It's strange how stuff seems to arrive in bunches, after long periods of time of relative smoothness. Like, first Haiti, then Chile, out in the geographic world.
The private world seems like that too, these days. I received news on Sunday that the receptionist (in Vancouver) would be resigning, then the very next day (yesterday) I received word that my locum replacement was resigning as of June. That's pretty much my old life in Vancouver finally down for the count. I shall have to dismantle the practice officially, sign papers etc, I suppose. Kill the legal entity. It's not a rumination I really need right now, yet at the same time some little part inside of me feels slightly more free, so that's good, I guess.
The third thing was that this morning I sat down to work on my presentation for Brazil, and discovered the mouse was dead. Very very dead. At times like this, with three big whammies in a row, it's hard not to feel a tad superstitious about life. Superstitious, as in, "what is this all supposed to mean?" The rational part of my brain says, weird coincidence. We move on. We deal. The emotional part of my brain is reeling around in shock and dismay and wants to clutch at straws - "How do I have to live my life differently to avoid experiencing all this stress?"

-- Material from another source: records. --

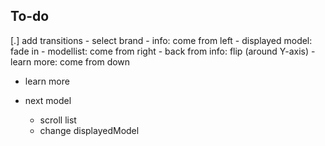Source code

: ## To-do
[.] add transitions
    - select brand
        - info: come from left
        - displayed model: fade in
        - modellist: come from right
            - back from info: flip (around Y-axis)
        - learn more: come from down

- learn more

- next model
    - scroll list
    - change displayedModel

<!-- - responsive design -->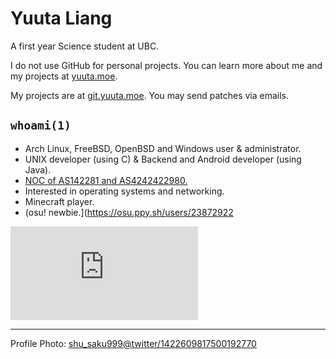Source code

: # Yuuta Liang

A first year Science student at UBC.

I do not use GitHub for personal projects. You can learn more about me and my projects at [yuuta.moe](https://yuuta.moe).

My projects are at [git.yuuta.moe](https://git.yuuta.moe). You may send patches via emails.

## `whoami(1)`

* Arch Linux, FreeBSD, OpenBSD and Windows user & administrator.
* UNIX developer (using C) & Backend and Android developer (using Java).
* [NOC of AS142281 and AS4242422980.](https://yuuta.network)
* Interested in operating systems and networking.
* Minecraft player.
* (osu! newbie.](https://osu.ppy.sh/users/23872922

![osu sign](https://project.chinalcmod.com/osu/sig.php?colour=hexff66aa&uname=Yuuta_Liang&pp=1&countryrank&removeavmargin&darktriangles&xpbar)

---

Profile Photo: [shu_saku999@twitter/1422609817500192770](https://twitter.com/shu_saku999/status/1422609817500192770/)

Long walks help. I've been out doing that quite a bit these days.
Postscript: I started to get ready to go out to buy a new mouse. The more I thought about it the more I thought I should check to see if the problem was to do with the keyboard, not the mouse. I had a spare (new) keyboard anyway, what could it hurt to test it? I did, and taDAH! the mouse isn't dead - it works fine with the new keyboard. Just a bump, not a huge slam into the boards. All is well. Back to business.